──────── Provided records

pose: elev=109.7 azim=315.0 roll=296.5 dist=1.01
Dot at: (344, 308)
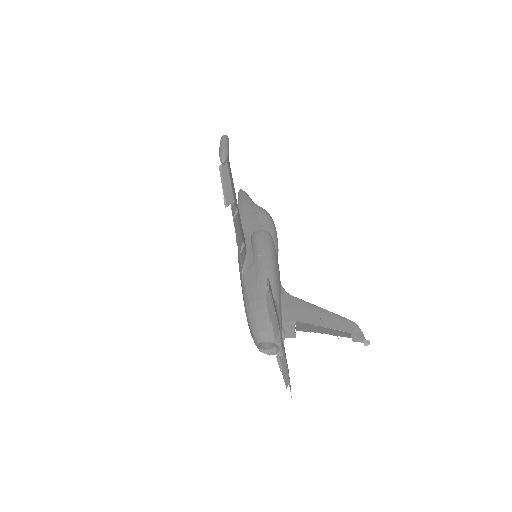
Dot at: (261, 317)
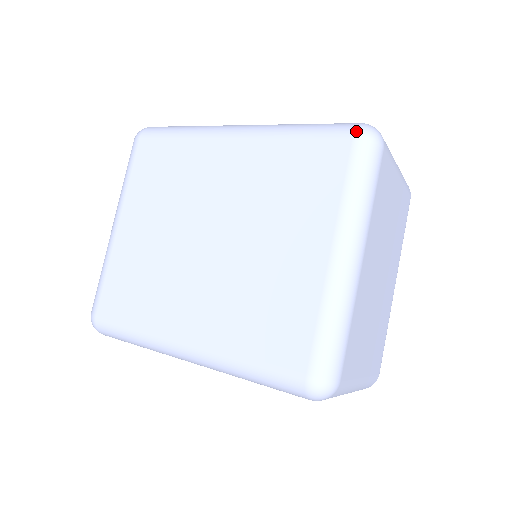
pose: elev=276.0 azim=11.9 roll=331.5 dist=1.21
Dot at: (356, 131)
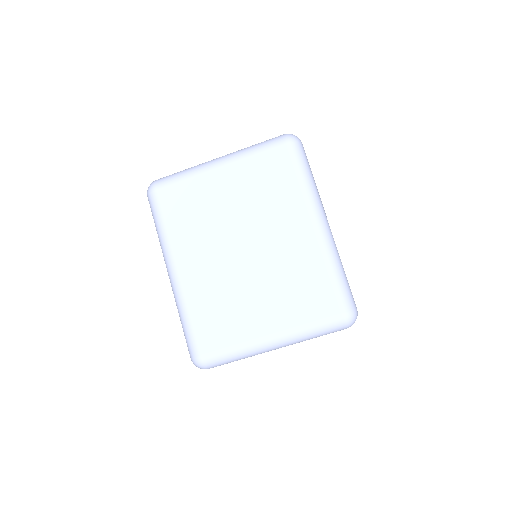
Dot at: (347, 313)
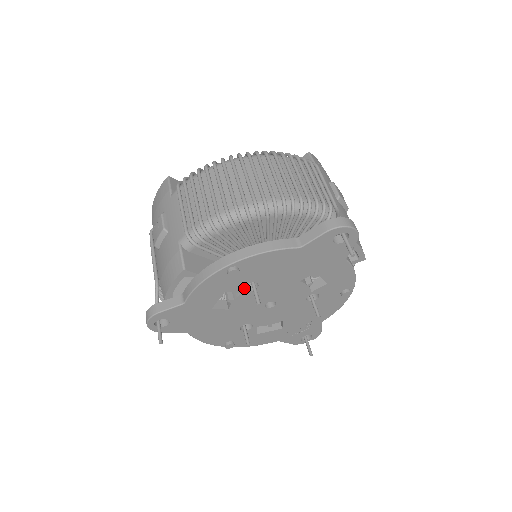
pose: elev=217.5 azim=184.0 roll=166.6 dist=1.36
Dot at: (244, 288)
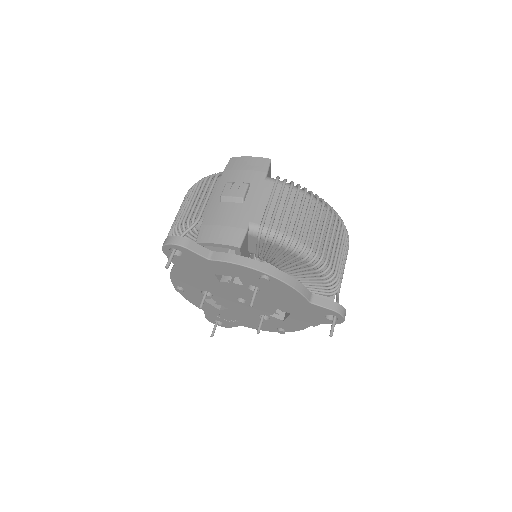
Dot at: (248, 284)
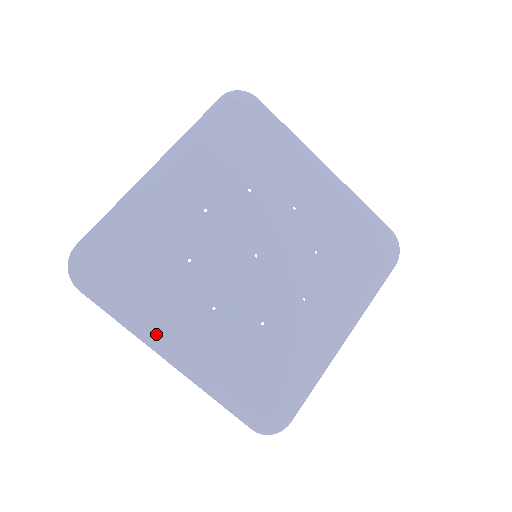
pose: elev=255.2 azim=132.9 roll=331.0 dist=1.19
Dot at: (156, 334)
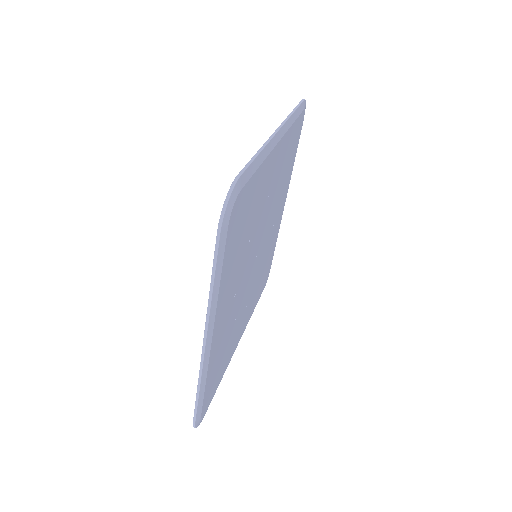
Dot at: (217, 310)
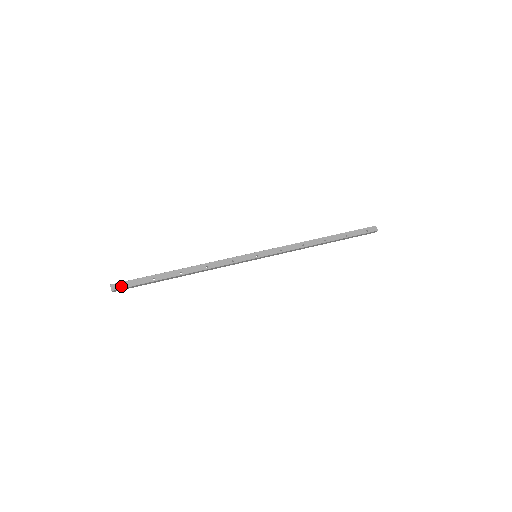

────────────────

Rewrite all the data above with every occurrence of "pose" replaced by "camera" and everything else unchanged, and leave the pictures out.

camera: elev=109.7 azim=315.0 roll=296.5 dist=1.01
Dot at: (344, 308)
Dot at: (261, 317)
camera: elev=276.0 azim=11.9 roll=331.5 dist=1.21
Dot at: (356, 131)
Dot at: (347, 313)
camera: elev=217.5 azim=184.0 roll=166.6 dist=1.36
Dot at: (244, 288)
Dot at: (248, 284)
camera: elev=255.2 azim=132.9 roll=331.0 dist=1.19
Dot at: (156, 334)
Dot at: (217, 310)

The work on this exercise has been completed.